Only a parent could offer the kind of advice Jessica Donnelly got when she started her first job: "My old-fashioned mother warned me to have my clothes ready and bag packed the night before," says Donnelly, a 2005 Marist College graduate who works for a New York City-based public relations firm. "She also told me to eat a good breakfast and arrive early."
But it turns out Mom's seemingly simplistic advice was more valuable than Donnelly thought. "Those little precautions helped to make a nerve-filled morning run more smoothly," she says.
Your first day of work will help define you in the eyes of your new coworkers. Make a good first impression, and you'll soon be viewed as a capable, respected colleague. But a bad first impression could mean months or years of trying to undo the damage. Here's what you can do -- both before and during your start date -- to be remembered for all the right reasons.
Before Your First Day
Relearn How to Sleep: Two weeks before your first day, start establishing the sleep habits you'll follow when your new job begins. If you're usually out well past midnight on weeknights, get home earlier or, even better, stay home more often than not. And if you know your new job will require you to wake up at 6 a.m. to catch a 7 a.m. train, start going to bed at 10 p.m. or 11 p.m.
"Most new graduates underestimate how exhausting it is to work a full eight hours," says Carol Vellucci, assistant to the president for communications at Towson University.
Study the Organization: The more you know about your new company and its activities before you start, the faster you'll get up to speed.
"I read everything I could on the company to prepare myself for my first day," says Mike Adorno, an Ithaca College graduate who works for Articulate Communications in New York City. That included not only Articulate's Web site but also its clients' Web sites.
On Your First Day
Bring a Notebook -- and Use It: You'll be meeting new people and trying to remember their names, learning about office procedures, becoming familiar with the work environment and discovering how your work fits in with that of your department and colleagues. All of this information can be overwhelming.
"No one can remember it all," says Michael Smith, a professor of mass communications at Campbell University who teaches a course for his department's interns. "So write it down."
Listen and Ask Questions More Than You Talk: When you were in job search mode, it probably took awhile to adjust to talking about yourself and your many outstanding skills and achievements. Now it's time to listen and ask questions instead.

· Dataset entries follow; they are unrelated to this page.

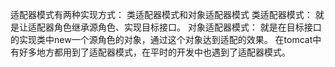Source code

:适配器模式有两种实现方式：
	类适配器模式和对象适配器模式
	类适配器模式：
		就是让适配器角色继承源角色、实现目标接口。
	对象适配器模式：
		就是在目标接口的实现类中new一个源角色的对象，通过这个对象达到适配的效果。
	在tomcat中有好多地方都用到了适配器模式，在平时的开发中也遇到了适配器模式。
	
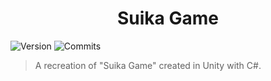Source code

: <h1 align="center">Suika Game</h1>
<p>
  <img alt="Version" src="https://img.shields.io/badge/version-0.1-blue.svg?cacheSeconds=2592000" />
  <img alt="Commits" src=https://img.shields.io/github/commit-activity/t/isobelmcrae/suika-game />
</p>

> A recreation of &#34;Suika Game&#34; created in Unity with C#.
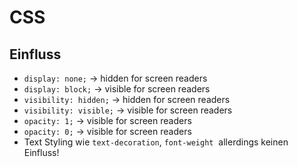 # CSS 
## Einfluss

- `display: none;` -> hidden for screen readers
- `display: block;` -> visible for screen readers
- `visibility: hidden;` -> hidden for screen readers
- `visibility: visible;` -> visible for screen readers
- `opacity: 1;` -> visible for screen readers
- `opacity: 0;` -> visible for screen readers
- Text Styling wie `text-decoration`, `font-weight`  allerdings keinen Einfluss!
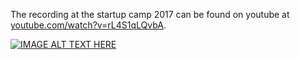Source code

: The recording at the startup camp 2017 can be found on youtube at [youtube.com/watch?v=rL4S1qLQvbA](https://www.youtube.com/watch?v=rL4S1qLQvbA).

[![IMAGE ALT TEXT HERE](https://img.youtube.com/vi/rL4S1qLQvbA/0.jpg)](https://www.youtube.com/watch?v=rL4S1qLQvbA)
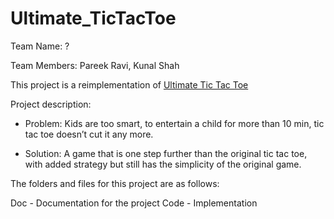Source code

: # Ultimate_TicTacToe

Team Name: ?

Team Members: Pareek Ravi, Kunal Shah

This project is a reimplementation of [Ultimate Tic Tac Toe](https://github.com/kennycason/ultimate_tictactoe)

Project description:

* Problem: Kids are too smart, to entertain a child for more than 10 min, tic tac toe doesn’t cut it any more.

* Solution: A game that is one step further than the original tic tac toe, with added strategy but still has the simplicity of the original game. 

The folders and files for this project are as follows:

Doc - Documentation for the project
Code - Implementation
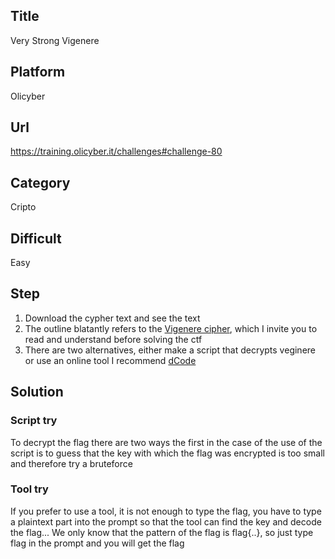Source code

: ## Title

Very Strong Vigenere

## Platform
Olicyber

## Url

https://training.olicyber.it/challenges#challenge-80

## Category

Cripto

## Difficult

Easy

## Step

1. Download the cypher text and see the text
2. The outline blatantly refers to the [Vigenere cipher](https://pages.mtu.edu/~shene/NSF-4/Tutorial/VIG/Vig-Base.html), which I invite you to read and understand before solving the ctf 
3. There are two alternatives, either make a script that decrypts veginere or use an online tool I recommend [dCode](https://www.dcode.fr/vigenere-cipher)


## Solution


### Script try
To decrypt the flag there are two ways the first in the case of the use of the script is to guess that the key with which the flag was encrypted is too small and therefore try a bruteforce

### Tool try

If you prefer to use a tool, it is not enough to type the flag, you have to type a plaintext part into the prompt so that the tool can find the key and decode the flag... We only know that the pattern of the flag is flag{..}, so just type flag in the prompt and you will get the flag
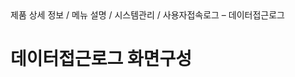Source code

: <!--breadcrumb:제품 상세 정보 / 메뉴 설명 / 시스템관리 / 사용자접속로그 – 데이터접근로그--><span class="md-breadcrumb">제품 상세 정보 / 메뉴 설명 / 시스템관리 / 사용자접속로그 – 데이터접근로그</span>
# 데이터접근로그 화면구성

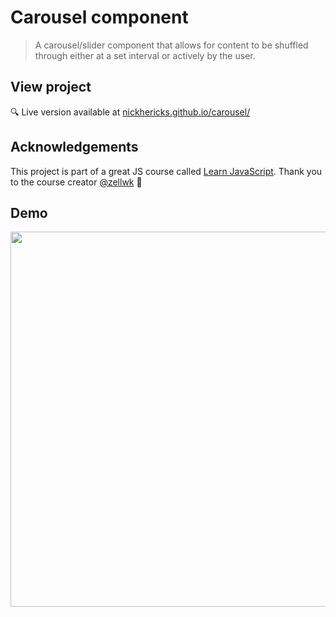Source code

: # Carousel component
> A carousel/slider component that allows for content to be shuffled through either at a set interval or actively by the user.

## View project
 :mag: Live version available at [nickhericks.github.io/carousel/](https://nickhericks.github.io/carousel/)

## Acknowledgements
This project is part of a great JS course called [Learn JavaScript](https://learnjavascript.today/). Thank you to the course creator [@zellwk](https://github.com/zellwk) :raised_hands:

## Demo
<img src="https://github.com/zellwk/jsf/raw/master/images/components/carousel/basic-part-1/complete.gif" width="600">
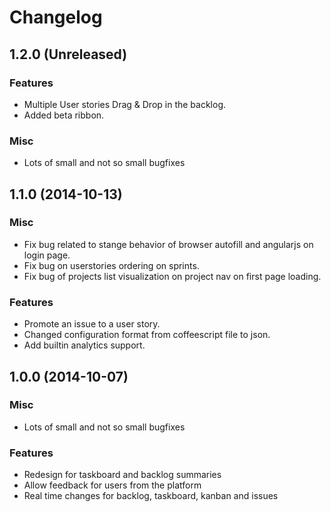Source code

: # Changelog #

## 1.2.0 (Unreleased)

### Features
- Multiple User stories Drag & Drop in the backlog.
- Added beta ribbon.

### Misc
- Lots of small and not so small bugfixes


## 1.1.0 (2014-10-13)

### Misc ###

- Fix bug related to stange behavior of browser autofill and angularjs on login page.
- Fix bug on userstories ordering on sprints.
- Fix bug of projects list visualization on project nav on first page loading.

### Features ###

- Promote an issue to a user story.
- Changed configuration format from coffeescript file to json.
- Add builtin analytics support.

## 1.0.0 (2014-10-07)

### Misc ###

- Lots of small and not so small bugfixes

### Features ###

- Redesign for taskboard and backlog summaries
- Allow feedback for users from the platform
- Real time changes for backlog, taskboard, kanban and issues
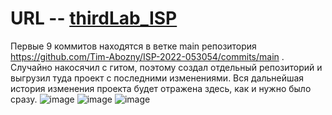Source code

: # URL -- [thirdLab_ISP](https://thirdlab-obozny.herokuapp.com/)
Первые 9 коммитов находятся в ветке main репозитория https://github.com/Tim-Abozny/ISP-2022-053054/commits/main .
Случайно накосячил с гитом, поэтому создал отдельный репозиторий и выгрузил туда проект с последними изменениями. Вся дальнейшая история изменения проекта будет отражена здесь, как и нужно было сразу.
![image](https://user-images.githubusercontent.com/72353844/174431457-43ecdb9a-5761-4ed3-aa68-ddba7dd5b1f1.png)
![image](https://user-images.githubusercontent.com/72353844/174431505-b9472f33-232e-440f-9fa2-ad681fb7a1d4.png)
![image](https://user-images.githubusercontent.com/72353844/174431543-f46cddf9-fe45-436b-859d-47e9a70c48e6.png)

"No one likes a mouthy know-it-all," says Patrick Gray, president of consulting firm Prevoyance Group. "Keeping your ears open can turn into a competitive advantage when you're able to crack the culture of your new home more quickly and become a more productive and insightful employee."
Be Ready for Either Indifference or Instant Action: You might be welcomed to the organization with apparent indifference -- no cubicle, no security badge or even no work to do, says Gray. "Keep a smile on your face, and go with the flow for the first couple of days," he says. "Things will usually get sorted out."
On the other hand, don't be surprised if you're tossed right into the proverbial fire. That's what happened to Cara Chancellor, a 2006 Yale University graduate who works for public relations firm O'Connell and Goldberg. The company immediately called upon Chancellor's fluency in French to pursue a media placement. "Six French phone calls and innumerable French emails later, we secured an interview with Le Monde, the largest and most popular newspaper in France," she says.
What a way to start the day -- and a new job.